Dr. Erica L. Gaston is no longer with the Carnegie Endowment for International Peace.
Dr. Erica L. Gaston is a nonresident scholar at the Carnegie Endowment for International Peace. She is also the senior policy advisor and head of Conflict Prevention and Sustaining Peace Programme at the United Nations University Centre for Policy Research. Prior to joining UNU, Dr. Gaston worked for fifteen years as a practitioner, lawyer, and conflict analyst, focusing on issues of conflict-related human rights and civilian protection, rule of law development and security sector governance, and proxy and substate conflict dynamics. She has significant field experience in Afghanistan, Iraq, Yemen, Syria, and Pakistan, among other places.
Dr. Gaston previously served as project manager with the Global Public Policy Institute in Berlin, where she oversaw a multiyear project mapping and analyzing the influence of nonstate and substate armed groups in Iraq, Afghanistan, and Syria, and also developed research on harmonizing reporting in humanitarian reform, advancing legal education and rights-based protection, and other rule of law and conflict resolution support in several conflict-affected or transitioning countries. Prior to that, she led the rule of law portfolios for the United States Institute of Peace’s work in Afghanistan and Yemen, with a focus on conflict resolution, women’s access to justice, security sector transition, and informal justice. She worked for a number of years with the Center for Civilians in Conflict and then the Open Society Foundations leading documentation and advocacy on civilian protection and conflict-related human rights in Afghanistan and Pakistan, and contributing to grantmaking and civil society support.

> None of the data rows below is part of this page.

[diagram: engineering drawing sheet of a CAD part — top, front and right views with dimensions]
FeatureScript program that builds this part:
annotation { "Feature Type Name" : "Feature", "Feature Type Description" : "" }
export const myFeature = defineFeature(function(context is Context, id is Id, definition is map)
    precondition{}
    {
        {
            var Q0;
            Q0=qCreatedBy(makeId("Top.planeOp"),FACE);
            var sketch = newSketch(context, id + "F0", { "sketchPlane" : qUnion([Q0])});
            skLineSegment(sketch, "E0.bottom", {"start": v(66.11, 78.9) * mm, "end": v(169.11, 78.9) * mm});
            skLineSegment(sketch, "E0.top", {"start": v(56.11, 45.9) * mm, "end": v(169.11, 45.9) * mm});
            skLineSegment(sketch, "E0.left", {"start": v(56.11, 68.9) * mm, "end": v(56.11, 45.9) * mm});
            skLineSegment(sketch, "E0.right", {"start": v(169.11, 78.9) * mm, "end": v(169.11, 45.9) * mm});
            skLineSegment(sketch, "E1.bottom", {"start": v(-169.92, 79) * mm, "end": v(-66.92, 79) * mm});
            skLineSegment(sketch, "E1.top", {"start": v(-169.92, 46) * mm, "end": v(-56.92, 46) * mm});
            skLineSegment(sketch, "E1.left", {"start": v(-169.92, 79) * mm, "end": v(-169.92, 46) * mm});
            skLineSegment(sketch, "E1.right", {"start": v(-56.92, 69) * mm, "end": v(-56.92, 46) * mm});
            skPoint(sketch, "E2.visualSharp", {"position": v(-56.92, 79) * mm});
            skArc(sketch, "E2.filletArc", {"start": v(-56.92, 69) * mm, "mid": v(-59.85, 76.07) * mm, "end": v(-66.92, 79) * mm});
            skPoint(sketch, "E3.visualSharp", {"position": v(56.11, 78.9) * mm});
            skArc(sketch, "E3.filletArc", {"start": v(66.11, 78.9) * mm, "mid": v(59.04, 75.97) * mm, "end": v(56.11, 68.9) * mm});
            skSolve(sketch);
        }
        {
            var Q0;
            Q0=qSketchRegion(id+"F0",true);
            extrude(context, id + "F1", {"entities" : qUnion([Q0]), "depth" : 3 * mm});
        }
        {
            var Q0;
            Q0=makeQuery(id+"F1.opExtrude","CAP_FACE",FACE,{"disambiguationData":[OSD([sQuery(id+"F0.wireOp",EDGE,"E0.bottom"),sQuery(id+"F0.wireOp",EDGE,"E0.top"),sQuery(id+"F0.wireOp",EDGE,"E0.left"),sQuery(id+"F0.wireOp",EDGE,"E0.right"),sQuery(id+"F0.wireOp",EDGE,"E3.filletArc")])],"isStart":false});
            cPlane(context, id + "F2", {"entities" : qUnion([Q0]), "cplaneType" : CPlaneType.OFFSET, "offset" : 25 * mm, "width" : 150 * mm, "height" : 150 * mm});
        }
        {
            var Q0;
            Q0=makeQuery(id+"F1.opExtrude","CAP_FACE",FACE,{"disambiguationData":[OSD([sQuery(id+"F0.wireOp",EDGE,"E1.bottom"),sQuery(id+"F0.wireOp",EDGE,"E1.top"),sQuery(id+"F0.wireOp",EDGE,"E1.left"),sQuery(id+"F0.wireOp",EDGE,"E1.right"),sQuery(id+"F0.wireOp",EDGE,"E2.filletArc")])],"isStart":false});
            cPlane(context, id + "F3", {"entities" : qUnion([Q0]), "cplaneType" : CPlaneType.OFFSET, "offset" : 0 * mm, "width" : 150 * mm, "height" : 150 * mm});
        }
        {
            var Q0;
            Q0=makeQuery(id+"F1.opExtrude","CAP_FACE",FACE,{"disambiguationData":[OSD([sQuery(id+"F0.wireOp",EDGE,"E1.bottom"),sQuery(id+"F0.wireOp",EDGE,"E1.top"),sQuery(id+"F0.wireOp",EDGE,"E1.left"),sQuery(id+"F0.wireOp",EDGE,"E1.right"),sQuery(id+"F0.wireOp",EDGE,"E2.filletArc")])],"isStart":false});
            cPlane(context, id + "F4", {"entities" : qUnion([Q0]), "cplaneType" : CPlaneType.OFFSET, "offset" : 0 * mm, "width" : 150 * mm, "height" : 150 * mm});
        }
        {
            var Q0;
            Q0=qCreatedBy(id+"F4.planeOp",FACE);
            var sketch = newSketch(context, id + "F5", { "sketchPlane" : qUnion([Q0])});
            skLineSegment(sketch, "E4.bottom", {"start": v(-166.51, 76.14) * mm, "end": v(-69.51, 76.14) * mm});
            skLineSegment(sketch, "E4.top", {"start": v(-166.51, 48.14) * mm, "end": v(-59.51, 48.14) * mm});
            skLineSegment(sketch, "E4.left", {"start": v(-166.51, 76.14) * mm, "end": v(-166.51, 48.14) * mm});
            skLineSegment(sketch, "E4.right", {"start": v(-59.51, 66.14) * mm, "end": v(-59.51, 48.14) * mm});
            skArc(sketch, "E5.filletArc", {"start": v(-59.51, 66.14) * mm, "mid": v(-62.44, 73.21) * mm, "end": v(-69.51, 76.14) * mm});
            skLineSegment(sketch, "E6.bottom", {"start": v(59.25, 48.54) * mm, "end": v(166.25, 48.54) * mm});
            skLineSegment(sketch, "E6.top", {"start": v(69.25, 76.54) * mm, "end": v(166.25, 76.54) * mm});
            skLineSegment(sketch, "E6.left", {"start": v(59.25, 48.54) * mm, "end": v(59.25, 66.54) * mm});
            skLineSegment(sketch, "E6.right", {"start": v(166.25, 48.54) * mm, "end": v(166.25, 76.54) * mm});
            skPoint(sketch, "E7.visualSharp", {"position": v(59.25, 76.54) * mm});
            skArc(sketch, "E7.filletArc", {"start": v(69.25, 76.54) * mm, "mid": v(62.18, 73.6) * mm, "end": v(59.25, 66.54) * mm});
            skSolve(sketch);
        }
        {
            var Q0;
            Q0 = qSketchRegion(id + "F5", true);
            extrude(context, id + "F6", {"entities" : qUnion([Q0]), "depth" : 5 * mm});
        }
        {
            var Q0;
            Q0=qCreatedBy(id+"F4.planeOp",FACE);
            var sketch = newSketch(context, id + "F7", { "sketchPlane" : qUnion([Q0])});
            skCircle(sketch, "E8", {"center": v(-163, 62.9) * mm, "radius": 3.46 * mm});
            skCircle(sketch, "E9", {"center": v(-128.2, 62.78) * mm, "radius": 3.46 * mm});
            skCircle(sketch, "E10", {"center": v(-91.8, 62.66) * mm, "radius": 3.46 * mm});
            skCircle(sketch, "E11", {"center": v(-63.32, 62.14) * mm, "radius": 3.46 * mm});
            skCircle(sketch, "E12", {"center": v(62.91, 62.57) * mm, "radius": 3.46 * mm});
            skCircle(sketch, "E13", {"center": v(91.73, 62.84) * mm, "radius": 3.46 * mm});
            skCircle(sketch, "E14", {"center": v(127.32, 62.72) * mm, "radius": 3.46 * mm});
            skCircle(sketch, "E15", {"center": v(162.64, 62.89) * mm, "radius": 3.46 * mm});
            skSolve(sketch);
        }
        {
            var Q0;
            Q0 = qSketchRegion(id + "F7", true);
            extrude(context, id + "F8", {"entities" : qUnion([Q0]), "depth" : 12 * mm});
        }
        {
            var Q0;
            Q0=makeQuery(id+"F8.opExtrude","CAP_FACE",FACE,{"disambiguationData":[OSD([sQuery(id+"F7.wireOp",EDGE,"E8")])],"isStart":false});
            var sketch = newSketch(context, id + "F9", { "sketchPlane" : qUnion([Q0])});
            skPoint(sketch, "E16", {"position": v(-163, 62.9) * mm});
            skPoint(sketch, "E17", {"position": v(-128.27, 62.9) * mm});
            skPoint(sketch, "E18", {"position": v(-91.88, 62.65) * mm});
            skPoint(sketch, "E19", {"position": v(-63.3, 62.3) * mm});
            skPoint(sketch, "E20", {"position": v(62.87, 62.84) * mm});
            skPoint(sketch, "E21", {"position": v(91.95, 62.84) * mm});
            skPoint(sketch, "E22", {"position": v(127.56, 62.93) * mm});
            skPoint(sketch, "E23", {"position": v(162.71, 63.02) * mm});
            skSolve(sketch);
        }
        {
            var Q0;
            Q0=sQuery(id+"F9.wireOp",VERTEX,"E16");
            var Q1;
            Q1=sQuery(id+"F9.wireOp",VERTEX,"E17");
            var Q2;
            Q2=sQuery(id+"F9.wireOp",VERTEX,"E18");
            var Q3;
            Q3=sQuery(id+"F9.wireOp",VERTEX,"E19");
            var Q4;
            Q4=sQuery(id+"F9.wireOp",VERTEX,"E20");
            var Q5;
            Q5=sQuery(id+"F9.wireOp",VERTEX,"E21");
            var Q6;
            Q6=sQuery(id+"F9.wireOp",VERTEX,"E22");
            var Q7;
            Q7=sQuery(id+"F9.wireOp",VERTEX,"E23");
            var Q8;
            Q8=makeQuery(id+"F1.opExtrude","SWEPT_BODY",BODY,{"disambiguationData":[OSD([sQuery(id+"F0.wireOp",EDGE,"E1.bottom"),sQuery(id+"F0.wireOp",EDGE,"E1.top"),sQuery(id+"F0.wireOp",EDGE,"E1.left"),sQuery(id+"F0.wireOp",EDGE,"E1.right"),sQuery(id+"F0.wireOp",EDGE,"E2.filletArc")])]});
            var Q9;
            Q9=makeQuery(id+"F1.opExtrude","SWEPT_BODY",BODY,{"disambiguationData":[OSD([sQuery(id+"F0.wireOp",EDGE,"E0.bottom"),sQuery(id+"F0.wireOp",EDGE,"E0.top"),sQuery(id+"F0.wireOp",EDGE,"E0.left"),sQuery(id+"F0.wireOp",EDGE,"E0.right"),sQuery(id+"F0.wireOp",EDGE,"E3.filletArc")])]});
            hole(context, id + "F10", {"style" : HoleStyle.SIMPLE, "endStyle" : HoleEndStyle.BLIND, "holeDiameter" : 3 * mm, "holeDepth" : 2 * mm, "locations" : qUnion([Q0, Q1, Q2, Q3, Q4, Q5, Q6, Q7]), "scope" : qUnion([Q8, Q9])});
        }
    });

Gaston has published and provided commentary widely, including on Lawfare, War on the Rocks, the Guardian, Foreign Policy, CNN, Al Jazeera, the BBC and others. Her legal scholarship, including publications in the Harvard International Law Journal, and the Harvard National Security Law Journal, has examined changing norms and practice in unit and sovereign self-defense, in privatized warfare, and in other areas of international humanitarian law. She has also edited several book compendiums focused on the changing norms and practices in twenty-first century conflict, including Laws of War & 21st Century Conflict (IDEA Press, 2012), and Ethics of 21st Century Military Conflict (IDEA Press, 2012, co-edited with Patti Lenard). She has been a recipient of the German Chancellor Fellowship, the Gates Cambridge Scholarship, and previously served as a term member at the Council in Foreign Relations.